The northern dissenters were certainly impressive. Rufus King, at age thirty-two — handsome, well educated, and rich in voice — was one of the youngest delegates at the convention, but he was well embarked on a political career, having served in the Massachusetts state assembly for three terms and, with distinction, in the Confederation Congress from 1784 to 1787. In 1785, he returned to a proposal advanced by Thomas Jefferson the previous year, and only barely defeated, that would have banned slavery in all of the western territories in 1800; King’s version called for slavery’s immediate exclusion in the territories north of the Ohio River, but it too failed. King’s speech to the convention, though, was in no way explicitly antislavery, offering instead a detached defense of broad sectional interests.
Gouverneur Morris, who had already done so much to anger the Lower South delegates, also had an established antislavery record. A blunt and brilliant man with a fearsome wit and a well-deserved reputation as a rake, Morris came from a New York family of great landed wealth and power. (He also walked on a wooden pegleg, the result, he claimed, of a carriage accident seven years earlier which quite likely was in fact an escape from an amorous adventure.) As a delegate to the New York constitutional convention in 1777, he had proposed, unsuccessfully, an article favoring abolition, by which he made clear he meant gradual abolition. At the Federal Convention, Morris was known for his intense distrust of popular democracy and support for a strong national government; his speech on the slave trade, for all of its anti- slavery outrage, contained no practical suggestion that even hinted at emancipation. But both King and Morris made clear that the proslavery portions of the Committee of Detail’s draft had outraged at least some of the northerners; and Morris now confronted the slaveholders directly with the kind of moral repugnance that was driving the northern emancipationists.
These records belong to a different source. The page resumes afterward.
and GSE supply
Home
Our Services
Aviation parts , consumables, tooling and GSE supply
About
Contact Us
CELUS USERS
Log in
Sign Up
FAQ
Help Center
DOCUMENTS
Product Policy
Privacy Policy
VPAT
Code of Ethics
That outrage, though, quickly proved unavailing. Formidable as King and Morris were, the convention defeated Morris’s motion by a margin of ten states to one, loudly reaffirming the three-fifths ratio. John Rutledge and Edmund Randolph had new reason to be confident that their draft constitution’s slavery provisions would stand. Yet the southern gall in the draft remained offensive to many of the Middle States northerners — and, with respect to the Atlantic slave trade provision, to some important Virginia slaveholders as well. More outbursts would follow, leading to a debate that became snagged on the issue of property in man.